Russian shelling kills civilian in Donetsk: Governor
One civilian was killed and 12 more people were injured in Ukraine’s eastern Donetsk region as a result of Russian shelling, the regional governor has said.
“On May 13, the Russians killed one more civilian of Donbas — in [the city of] Avdiivka. Twelve more people were injured today as a result of Russian shelling,” Pavlo Kyrylenko wrote on Telegram.
The Donetsk region, one of two that make up the Donbas, has seen some of the war’s fiercest fighting in recent weeks.
Ukraine readying war crimes cases against Russian soldiers: Prosecutor
Ukraine’s prosecutor general has said her office is readying 41 war crimes cases against Russian soldiers.
“We have 41 suspects in cases with which we will be ready to go to court,” Iryna Venediktova said in a live briefing on Ukrainian TV. “All of them concern Article 438 of the [Ukrainian] criminal code on war crimes, but different types of war crimes. There is the bombing of civilian infrastructure, the killing of civilians, rape and looting.”
It was not immediately clear how many of the suspects would be tried in absentia.
Ukraine has held the first war crimes prosecution of a member of the Russian military in Kyiv, as a 21-year-old Russian soldier went on trial for the killing of an unarmed Ukrainian civilian in the early days of the war. Venediktova said that two more of the suspects, who are physically in Ukraine, are likely to face preliminary hearings next week.
Talks with Russia on Azovstal evacuation ‘very difficult’: Ukrainian official
Ukrainian Deputy Prime Minister Iryna Vereshchuk has said negotiations with Russia on getting fighters out of the besieged Azovstal plant in Mariupol were “very difficult”.
Vereshchuk also stressed that Ukraine wanted to rescue them all.
Russian electricity supplier says it will suspend supplies to Finland
Russia will suspend electricity supplies to Finland this weekend, a supplier has said, as tensions increase over Helsinki’s NATO bid.
“We are forced to suspend the electricity import starting from May 14,” said RAO Nordic, a subsidiary of Russian state energy holding Inter RAO. “RAO Nordic is not able to make payments for the imported electricity from Russia.”
Finland’s electricity network operator said it would be able to make do without Russian electricity.
Iran sees protests over rising bread prices
Soaring bread prices have triggered protests in Iran, the official IRNA news agency has reported, with an estimated 300 people gathering in the largest demonstration in Dezful in the oil-rich southwestern province of Khuzestan.

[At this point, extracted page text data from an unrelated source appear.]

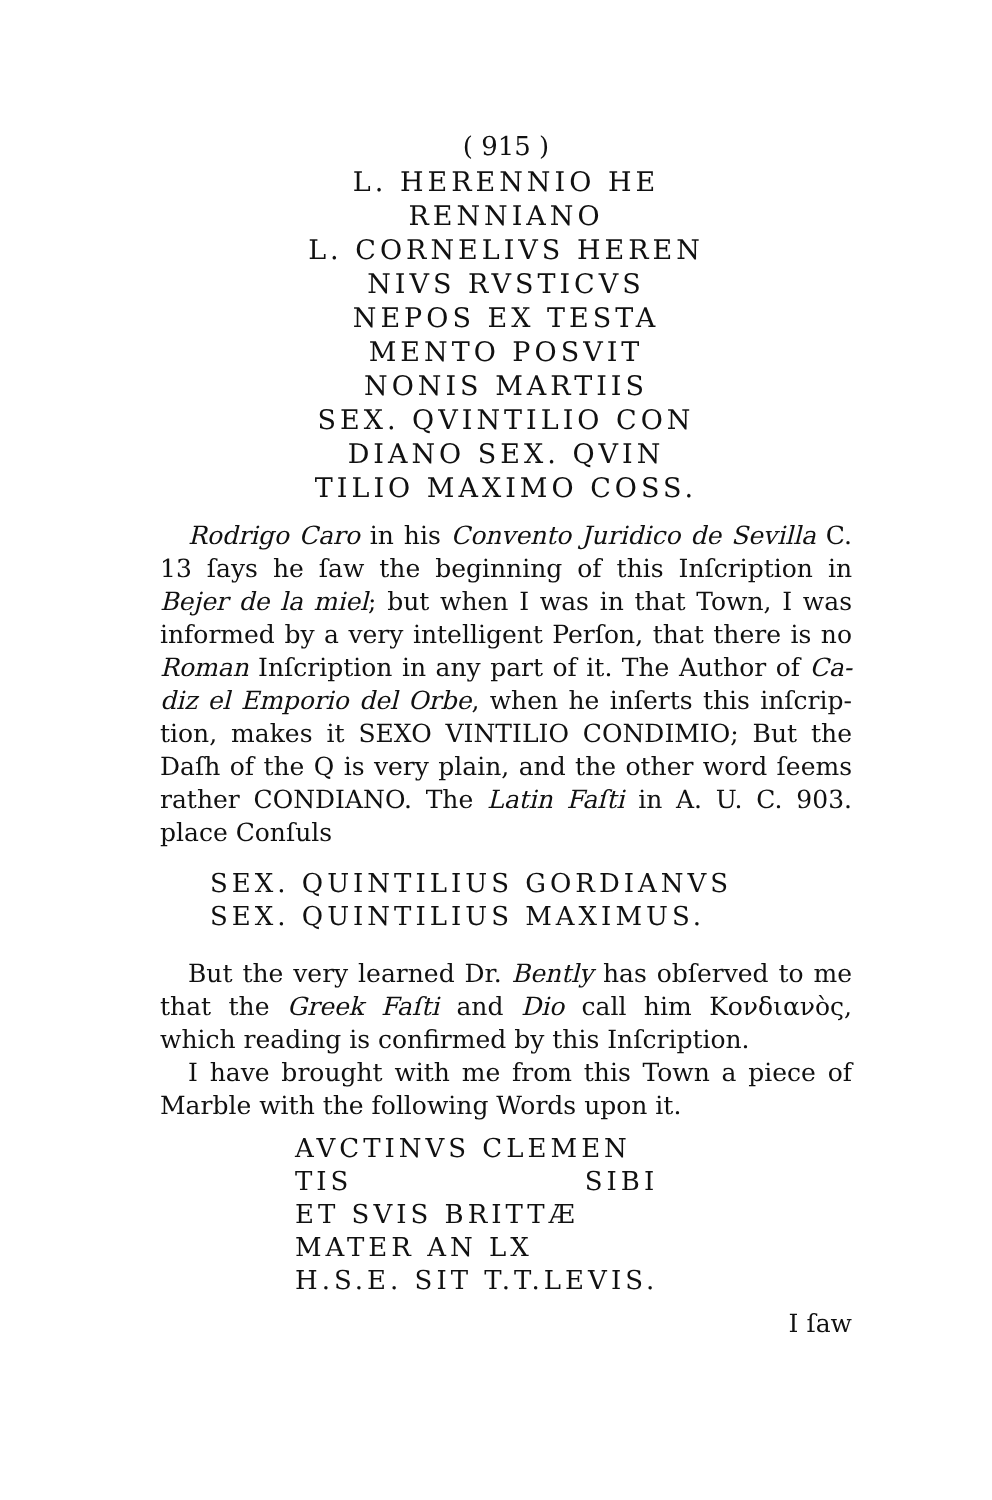( 915 )
L. HERENNIO HE
RENNIANO
L. CORNELIVS HEREN
NIVS RVSTICVS
NEPOS EX TESTA
MENTO POSVIT
NONIS MARTIIS
SEX. QVINTILIO CON
DIANO SEX. QVIN
TILIO MAXIMO COSS.
Rodrigo Caro in his Convento Juridico de Sevilla C. 13 ſays he ſaw the beginning of this Inſcription in Bejer de la miel; but when I was in that Town, I was inform­ed by a very intelligent Perſon, that there is no Ro­man Inſcription in any part of it. The Author of Ca­diz el Emporio del Orbe, when he inſerts this inſcrip­tion, makes it SEXO VINTILIO CONDIMIO; But the Daſh of the Q is very plain, and the other word ſeems rather CONDIANO. The Latin Faſti in A. U. C. 903. place Conſuls
SEX. QUINTILIUS GORDIANVS
SEX. QUINTILIUS MAXIMUS.
But the very learned Dr. Bently has obſerved to me that the Greek Faſti and Dio call him Κονδιανὸς, which reading is confirmed by this Inſcription.
I have brought with me from this Town a piece of Marble with the following Words upon it.
AVCTINVS CLEMEN
TIS SIBI
ET SVIS BRITTÆ
MATER AN LX
H.S.E. SIT T.T.LEVIS.
I ſaw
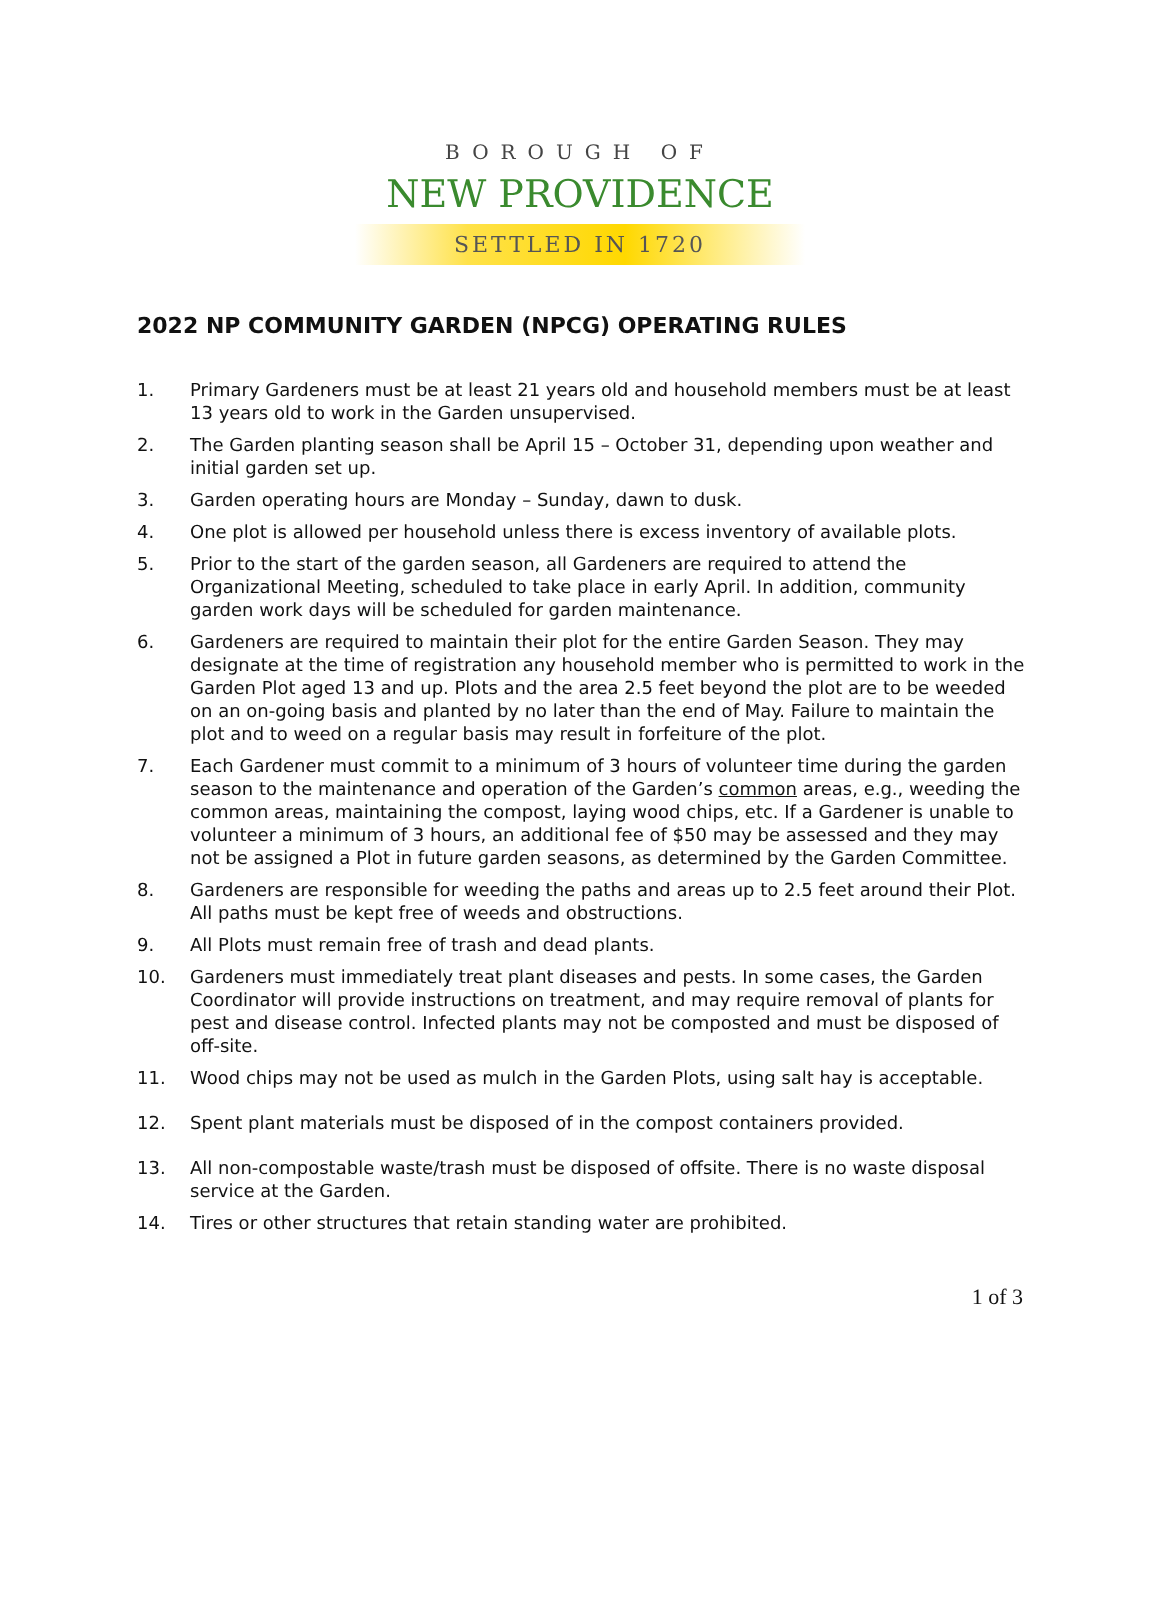BOROUGH OF
NEW PROVIDENCE
SETTLED IN 1720
2022 NP COMMUNITY GARDEN (NPCG) OPERATING RULES
1. Primary Gardeners must be at least 21 years old and household members must be at least 13 years old to work in the Garden unsupervised.
2. The Garden planting season shall be April 15 – October 31, depending upon weather and initial garden set up.
3. Garden operating hours are Monday – Sunday, dawn to dusk.
4. One plot is allowed per household unless there is excess inventory of available plots.
5. Prior to the start of the garden season, all Gardeners are required to attend the Organizational Meeting, scheduled to take place in early April. In addition, community garden work days will be scheduled for garden maintenance.
6. Gardeners are required to maintain their plot for the entire Garden Season. They may designate at the time of registration any household member who is permitted to work in the Garden Plot aged 13 and up. Plots and the area 2.5 feet beyond the plot are to be weeded on an on-going basis and planted by no later than the end of May. Failure to maintain the plot and to weed on a regular basis may result in forfeiture of the plot.
7. Each Gardener must commit to a minimum of 3 hours of volunteer time during the garden season to the maintenance and operation of the Garden’s common areas, e.g., weeding the common areas, maintaining the compost, laying wood chips, etc. If a Gardener is unable to volunteer a minimum of 3 hours, an additional fee of $50 may be assessed and they may not be assigned a Plot in future garden seasons, as determined by the Garden Committee.
8. Gardeners are responsible for weeding the paths and areas up to 2.5 feet around their Plot. All paths must be kept free of weeds and obstructions.
9. All Plots must remain free of trash and dead plants.
10. Gardeners must immediately treat plant diseases and pests. In some cases, the Garden Coordinator will provide instructions on treatment, and may require removal of plants for pest and disease control. Infected plants may not be composted and must be disposed of off-site.
11. Wood chips may not be used as mulch in the Garden Plots, using salt hay is acceptable.
12. Spent plant materials must be disposed of in the compost containers provided.
13. All non-compostable waste/trash must be disposed of offsite. There is no waste disposal service at the Garden.
14. Tires or other structures that retain standing water are prohibited.
1 of 3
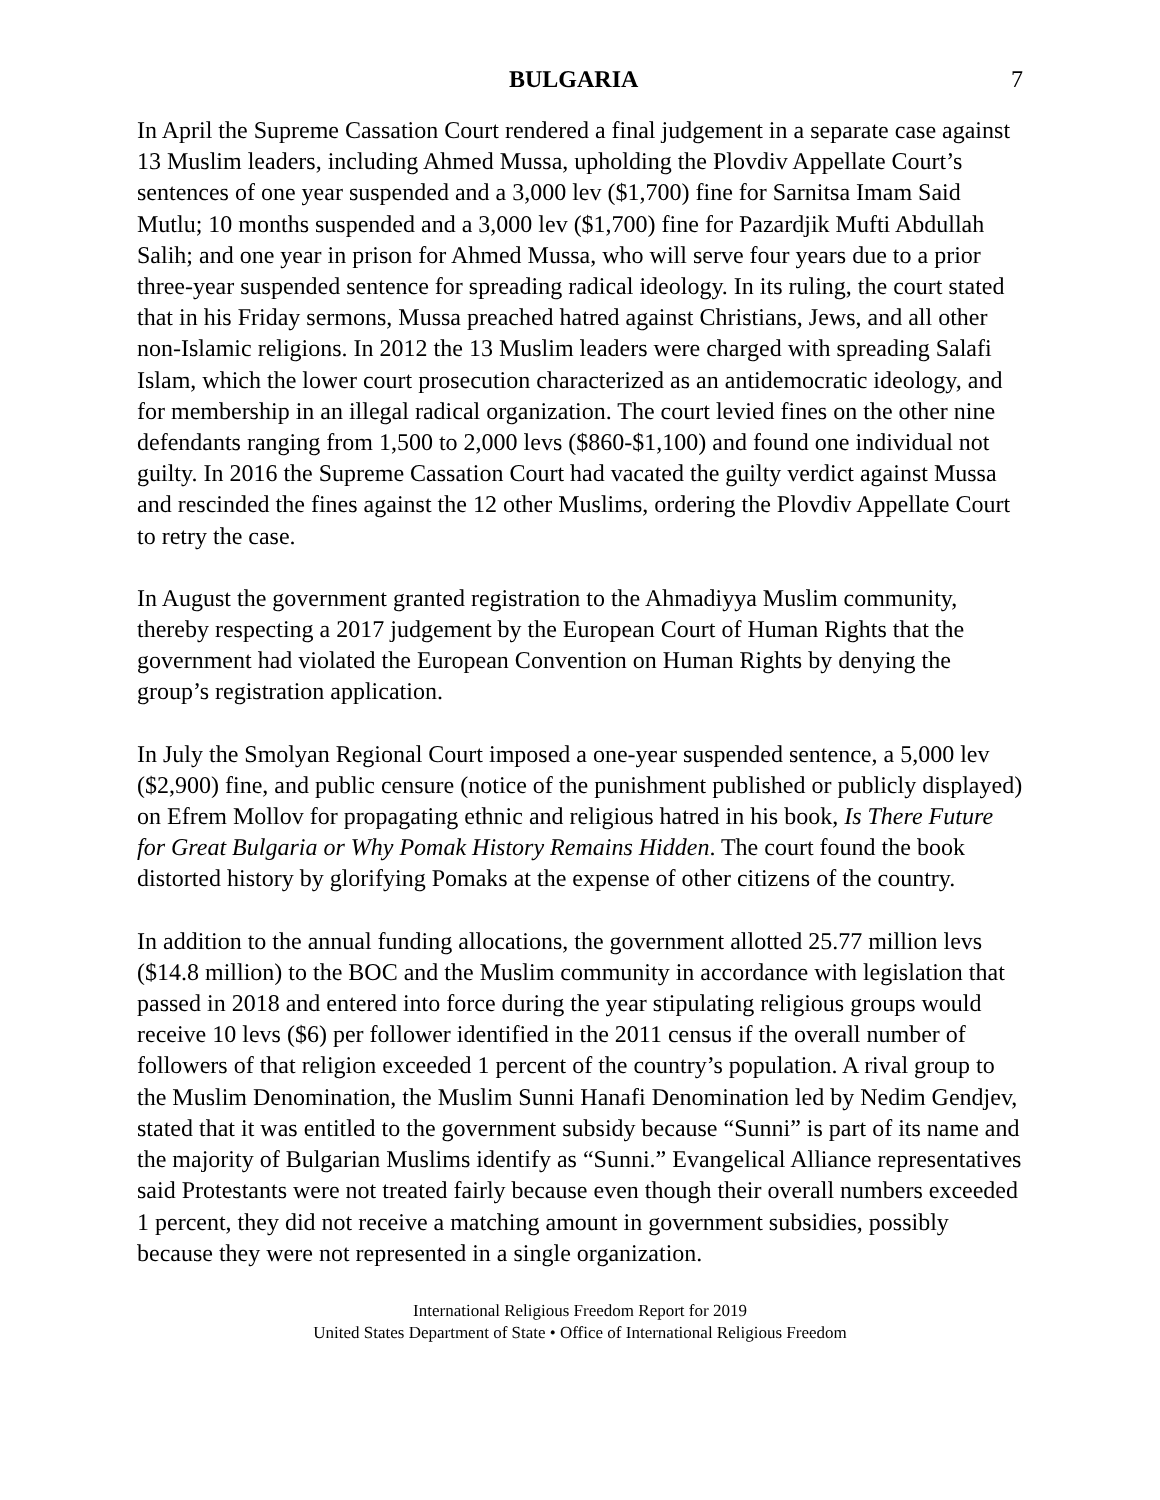BULGARIA 7
In April the Supreme Cassation Court rendered a final judgement in a separate case against 13 Muslim leaders, including Ahmed Mussa, upholding the Plovdiv Appellate Court’s sentences of one year suspended and a 3,000 lev ($1,700) fine for Sarnitsa Imam Said Mutlu; 10 months suspended and a 3,000 lev ($1,700) fine for Pazardjik Mufti Abdullah Salih; and one year in prison for Ahmed Mussa, who will serve four years due to a prior three-year suspended sentence for spreading radical ideology. In its ruling, the court stated that in his Friday sermons, Mussa preached hatred against Christians, Jews, and all other non-Islamic religions. In 2012 the 13 Muslim leaders were charged with spreading Salafi Islam, which the lower court prosecution characterized as an antidemocratic ideology, and for membership in an illegal radical organization. The court levied fines on the other nine defendants ranging from 1,500 to 2,000 levs ($860-$1,100) and found one individual not guilty. In 2016 the Supreme Cassation Court had vacated the guilty verdict against Mussa and rescinded the fines against the 12 other Muslims, ordering the Plovdiv Appellate Court to retry the case.
In August the government granted registration to the Ahmadiyya Muslim community, thereby respecting a 2017 judgement by the European Court of Human Rights that the government had violated the European Convention on Human Rights by denying the group’s registration application.
In July the Smolyan Regional Court imposed a one-year suspended sentence, a 5,000 lev ($2,900) fine, and public censure (notice of the punishment published or publicly displayed) on Efrem Mollov for propagating ethnic and religious hatred in his book, Is There Future for Great Bulgaria or Why Pomak History Remains Hidden. The court found the book distorted history by glorifying Pomaks at the expense of other citizens of the country.
In addition to the annual funding allocations, the government allotted 25.77 million levs ($14.8 million) to the BOC and the Muslim community in accordance with legislation that passed in 2018 and entered into force during the year stipulating religious groups would receive 10 levs ($6) per follower identified in the 2011 census if the overall number of followers of that religion exceeded 1 percent of the country’s population. A rival group to the Muslim Denomination, the Muslim Sunni Hanafi Denomination led by Nedim Gendjev, stated that it was entitled to the government subsidy because “Sunni” is part of its name and the majority of Bulgarian Muslims identify as “Sunni.” Evangelical Alliance representatives said Protestants were not treated fairly because even though their overall numbers exceeded 1 percent, they did not receive a matching amount in government subsidies, possibly because they were not represented in a single organization.
International Religious Freedom Report for 2019
United States Department of State • Office of International Religious Freedom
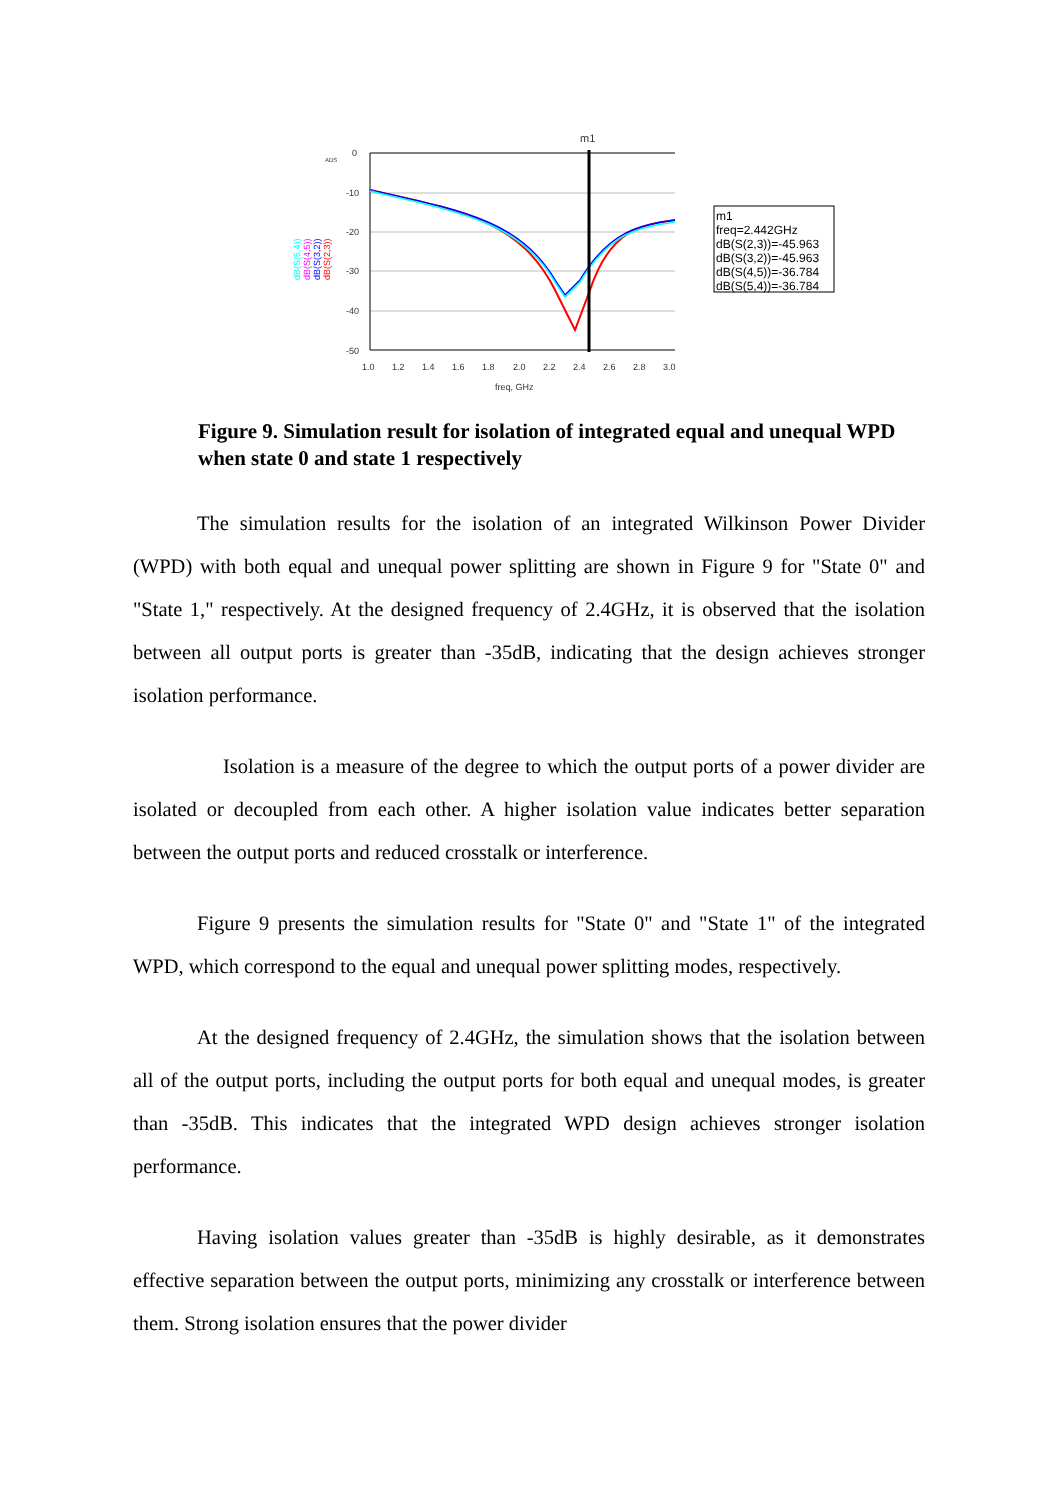ADS
0
-10
-20
-30
-40
-50
1.0
1.2
1.4
1.6
1.8
2.0
2.2
2.4
2.6
2.8
3.0
freq, GHz
m1
dB(S(5,4))
dB(S(4,5))
dB(S(3,2))
dB(S(2,3))
m1
freq=2.442GHz
dB(S(2,3))=-45.963
dB(S(3,2))=-45.963
dB(S(4,5))=-36.784
dB(S(5,4))=-36.784
Figure 9. Simulation result for isolation of integrated equal and unequal WPD when state 0 and state 1 respectively
The simulation results for the isolation of an integrated Wilkinson Power Divider (WPD) with both equal and unequal power splitting are shown in Figure 9 for "State 0" and "State 1," respectively. At the designed frequency of 2.4GHz, it is observed that the isolation between all output ports is greater than -35dB, indicating that the design achieves stronger isolation performance.
Isolation is a measure of the degree to which the output ports of a power divider are isolated or decoupled from each other. A higher isolation value indicates better separation between the output ports and reduced crosstalk or interference.
Figure 9 presents the simulation results for "State 0" and "State 1" of the integrated WPD, which correspond to the equal and unequal power splitting modes, respectively.
At the designed frequency of 2.4GHz, the simulation shows that the isolation between all of the output ports, including the output ports for both equal and unequal modes, is greater than -35dB. This indicates that the integrated WPD design achieves stronger isolation performance.
Having isolation values greater than -35dB is highly desirable, as it demonstrates effective separation between the output ports, minimizing any crosstalk or interference between them. Strong isolation ensures that the power divider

IRNA said 15 people were arrested for “trying to create chaos” in the city.
The protests were triggered by a cut in government subsidies for imported wheat that caused price hikes as high as 300 percent for a variety of flour-based staples.
Wheat prices have drastically increased globally since the start of the Russian invasion of Ukraine in February, adding to the cost of subsidies in Iran.
US ‘looking to clarify’ Turkish position on NATO enlargement: White House
Washington is “working to clarify Turkey’s position” after President Erdogan expressed opposition to Finland and Sweden joining NATO amid the war in Ukraine, White House spokeswoman Jen Psaki has said.
The idea of the two nations becoming members of the US-led alliance had received “broad support from NATO member countries”, Psaki said.
But Erdogan said earlier that NATO member Turkey did not have “positive views” on the European countries’ expected efforts to seek membership, accusing them of being “guesthouses for terrorist organisations”.
Hello and welcome to Al Jazeera’s continuing coverage of the war in Ukraine.